Tesla Model 3 Teardown Reveals a 'Symphony of Engineering,' 30 Percent Profit Margin (bloomberg.com)
An anonymous reader quotes a report from Bloomberg: Munro & Associates, a small Detroit-area firm that disassembles new cars and analyzes them down to the nuts and bolts, came out in April with damning findings that the Model 3 was poorly built and -- even worse for Tesla's long-term outlook -- costly to build. On that second point, at least, founder Sandy Munro has reversed course. Upon further analysis, his firm has found that the sedan can be profitable. It may even have the potential to make a 30 percent margin, which would be unmatched by any other other battery-powered vehicle. Munro said the systems that impressed him most were the tight integration of circuit board components, which he calls "a symphony of engineering," and the efficiency of the battery developed by Tesla and Panasonic Corp. Munro also pointed to a comprehensive side-by-side comparison of the parts and materials used by the Model 3, General Motors Co.'s Chevrolet Bolt, and BMW AG's i3, in which the Model 3 comes out favorably. The report echoes a teardown published in June by German magazine WirtschaftsWoche, which found that the Model 3 costs about $28,000 to build -- $18,000 for materials and $10,000 for production.

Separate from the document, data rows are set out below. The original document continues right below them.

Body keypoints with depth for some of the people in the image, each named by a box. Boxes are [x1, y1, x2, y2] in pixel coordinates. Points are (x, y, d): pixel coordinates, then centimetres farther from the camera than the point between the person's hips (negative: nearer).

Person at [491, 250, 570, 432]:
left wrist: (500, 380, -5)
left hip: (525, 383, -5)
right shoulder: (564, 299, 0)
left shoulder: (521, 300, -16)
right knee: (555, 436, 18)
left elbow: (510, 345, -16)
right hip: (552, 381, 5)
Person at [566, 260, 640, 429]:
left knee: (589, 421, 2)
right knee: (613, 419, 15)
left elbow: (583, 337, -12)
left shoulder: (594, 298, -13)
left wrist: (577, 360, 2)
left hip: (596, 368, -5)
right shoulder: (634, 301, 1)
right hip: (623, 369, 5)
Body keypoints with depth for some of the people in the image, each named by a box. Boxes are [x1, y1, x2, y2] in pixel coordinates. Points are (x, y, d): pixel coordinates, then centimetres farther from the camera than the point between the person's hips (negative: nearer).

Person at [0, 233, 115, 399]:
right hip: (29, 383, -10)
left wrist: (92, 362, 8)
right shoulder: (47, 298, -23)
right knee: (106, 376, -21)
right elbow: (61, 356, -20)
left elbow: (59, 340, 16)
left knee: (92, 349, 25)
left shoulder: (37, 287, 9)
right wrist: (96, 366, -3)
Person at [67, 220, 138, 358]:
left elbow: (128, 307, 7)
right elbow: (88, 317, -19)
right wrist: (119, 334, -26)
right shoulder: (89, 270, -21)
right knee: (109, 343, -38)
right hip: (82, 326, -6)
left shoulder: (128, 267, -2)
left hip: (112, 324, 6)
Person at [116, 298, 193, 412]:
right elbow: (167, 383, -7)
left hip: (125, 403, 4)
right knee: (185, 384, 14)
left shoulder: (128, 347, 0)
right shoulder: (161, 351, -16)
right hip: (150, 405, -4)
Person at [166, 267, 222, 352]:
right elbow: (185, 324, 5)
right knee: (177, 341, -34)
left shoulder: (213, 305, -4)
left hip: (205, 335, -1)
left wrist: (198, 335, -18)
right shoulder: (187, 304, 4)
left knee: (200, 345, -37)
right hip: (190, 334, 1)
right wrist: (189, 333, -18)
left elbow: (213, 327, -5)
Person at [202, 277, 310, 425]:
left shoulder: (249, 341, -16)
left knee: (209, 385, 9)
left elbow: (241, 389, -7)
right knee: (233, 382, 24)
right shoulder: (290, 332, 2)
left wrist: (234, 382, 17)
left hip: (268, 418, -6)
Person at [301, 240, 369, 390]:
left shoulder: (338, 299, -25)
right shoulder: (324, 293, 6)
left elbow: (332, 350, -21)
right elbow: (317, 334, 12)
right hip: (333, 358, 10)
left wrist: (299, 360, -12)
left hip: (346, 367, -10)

Then why isn't Tesla profitable?
Well, roughly, they have spent the last two years building up manufacturing capability, and only the last month has their manufacturing been putting out a reasonable number of cars, so the upfront costs are spent, but the income stream produced by the investment has only started. The key question is to look at Tesla's balance sheet in six months.
In more nerd terms, the "income" part of "income-outgo = profit" is a time integral, while a large portion of the outgo is fixed, so the profitability rises with time.